Tu les imagines s’envoyer en l’air et aller au restaurant. Tu imagines qu’il la présente à sa mère et à ses amis et qu’ils s’entendent tellement mieux avec elle qu’avec toi. Dans ta tête, il est heureux comme il ne l’a jamais été et ce, même s’ils ne se verront probablement jamais. Tu mets alors ton profil public pour qu’il puisse voir tes futures publications. Sans même t’en rendre compte, tu entres dans le jeu.
Si tu n’habites pas en ville, tu vas soudainement proposer à tes amies de sortir à Montréal pour pouvoir prendre des photos avec la mention «Soirée avec mes #bff. So much fun». Inconsciemment, il se peut même que tu fasses des trucs qui l’auraient fait chier alors que vous étiez ensemble (des trucs que tu n’as peut-être même pas réellement envie de faire): aller prendre un café avec ce gars qu’il n’aimait pas et publier une image sur Instagram (t’as pas mis ton profil public pour rien), faire des selfies tout sourire pour quêter des «J’aime», commencer à t’entraîner, etc.
Tu te découvres soudainement un intérêt marqué pour la marche en forêt alors que tu soupirais toujours lorsqu’il te demandait de l’accompagner pour une balade. Le tout, pour lui donner l’impression que tu deviens la fille qu’il souhaitait tellement que tu sois lorsque vous étiez ensemble.
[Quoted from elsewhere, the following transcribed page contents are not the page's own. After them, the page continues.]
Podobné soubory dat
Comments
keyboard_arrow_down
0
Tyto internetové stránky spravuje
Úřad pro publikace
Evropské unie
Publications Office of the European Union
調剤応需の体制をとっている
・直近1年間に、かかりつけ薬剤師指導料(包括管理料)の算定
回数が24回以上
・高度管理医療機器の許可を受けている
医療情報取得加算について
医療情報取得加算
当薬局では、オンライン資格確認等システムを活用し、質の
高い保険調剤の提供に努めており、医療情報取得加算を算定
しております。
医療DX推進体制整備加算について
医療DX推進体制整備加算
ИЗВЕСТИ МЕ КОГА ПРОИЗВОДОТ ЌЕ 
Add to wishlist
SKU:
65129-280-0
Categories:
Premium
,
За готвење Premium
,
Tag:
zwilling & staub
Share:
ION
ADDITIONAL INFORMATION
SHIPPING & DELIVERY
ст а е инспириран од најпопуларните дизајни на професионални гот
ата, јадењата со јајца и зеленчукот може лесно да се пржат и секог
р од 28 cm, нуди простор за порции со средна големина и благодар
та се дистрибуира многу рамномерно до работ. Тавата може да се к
Vient ensuite le moment où tu t’inscris sur des sites comme Tinder. Tsé, t’es tellllllement passée à autre chose. Pourtant, t’espères vraiment ne pas tomber sur sa photo en swipant. Tu sais que ton cœur flancherait si tu voyais la photo que *tu* avais prise lors de votre dernier voyage et que cette photo était justement utilisée pour rencontrer… une autre fille que toi. Rencontrer des gens ne mène pas à grand-chose. Le vide que tu ressens en les voyant ne fait que t’asséner une claque de plus dans le visage : t’es pas passée à autre chose.
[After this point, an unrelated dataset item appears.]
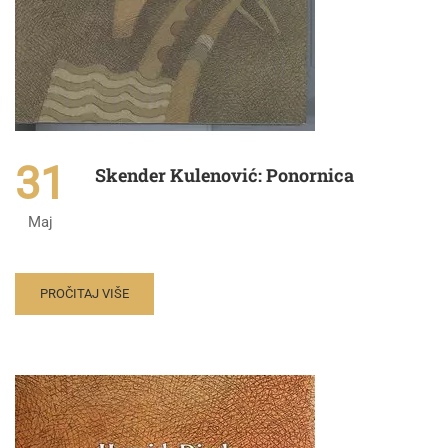
31
Skender Kulenović: Ponornica
Maj
PROČITAJ VIŠE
Toutes ces raisons expliquent pourquoi nous semblons croire que de surmonter une peine d’amour soit chose impossible, aujourd’hui. Bien que je ne sois pas fervente des «Avant c’était mieux», je dois concéder qu’avant, t’avais pas vraiment le choix de passer à autre chose, lorsque c’était terminé. Tu n’avais pas le (non) luxe de savoir que l’autre, s’il lisait ton message, faisait tout de même le choix de ne pas te répondre. Tu n’avais pas le petit «Vu à 13 :48». Un vu lancé à l’univers, sans réponse. Au mieux, t’avais une adresse courriel. Tu avais MSN. Tu pouvais alors t’imaginer qu’il avait changé d’adresse. Aujourd’hui, c’est carrément écrit à deux pouces de tes yeux : «Je fais le choix de t’ignorer». Pas facile.
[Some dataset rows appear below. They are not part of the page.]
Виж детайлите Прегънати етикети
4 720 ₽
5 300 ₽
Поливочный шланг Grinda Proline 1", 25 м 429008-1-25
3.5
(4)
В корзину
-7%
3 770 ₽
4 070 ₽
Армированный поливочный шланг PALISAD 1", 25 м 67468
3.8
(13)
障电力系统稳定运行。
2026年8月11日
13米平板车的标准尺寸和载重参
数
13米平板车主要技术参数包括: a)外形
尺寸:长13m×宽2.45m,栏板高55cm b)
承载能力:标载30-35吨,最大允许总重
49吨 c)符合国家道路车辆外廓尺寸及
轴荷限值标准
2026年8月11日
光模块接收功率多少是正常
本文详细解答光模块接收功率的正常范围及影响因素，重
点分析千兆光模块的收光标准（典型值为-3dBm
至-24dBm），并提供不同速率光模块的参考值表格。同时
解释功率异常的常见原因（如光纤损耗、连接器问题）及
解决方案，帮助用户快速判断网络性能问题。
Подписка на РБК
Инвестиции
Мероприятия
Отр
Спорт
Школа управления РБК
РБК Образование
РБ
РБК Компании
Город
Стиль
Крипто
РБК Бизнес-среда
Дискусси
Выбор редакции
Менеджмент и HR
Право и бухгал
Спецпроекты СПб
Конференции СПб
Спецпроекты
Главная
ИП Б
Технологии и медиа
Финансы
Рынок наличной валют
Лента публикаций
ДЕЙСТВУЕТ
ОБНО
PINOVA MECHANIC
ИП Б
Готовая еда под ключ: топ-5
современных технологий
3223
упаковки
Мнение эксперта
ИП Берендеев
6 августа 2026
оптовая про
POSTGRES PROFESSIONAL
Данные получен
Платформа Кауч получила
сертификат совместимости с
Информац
Avant, le visage de la personne devenait un souvenir flou, pâli par le temps qui passait. Aujourd’hui, tu peux savoir de quoi elle a l’air en temps réel. Tu n’as qu’à taper son nom pour voir son visage apparaître. Tu sais ce qu’elle fait, où elle vit, dans quel programme elle étudie. Même si elle fait maintenant partie des meubles, elle fait aussi partie de la liste de personnes que tu stalk à l’occasion. Juste pour voir. Et c’est ce «juste pour voir» qui nous donne toujours le sentiment de vivre dans le passé. Si l’autre semble au même endroit, ça nous rassure. On se dit que nous, on est tellement rendues ailleurs. Mais si c’est lui qui est rendu ailleurs, c’est alors nous qui avons l’impression d’être restées coincées au même endroit (dans le passé).
On passe plus temps à vouloir que l’autre sache à quel point on est mieux sans lui, que de temps à travailler pour être réellement bien avec nous-mêmes.
*Le féminin a été utilisé pour alléger le texte, mais je sais pertinemment qu’autant d’hommes agissent de la même manière.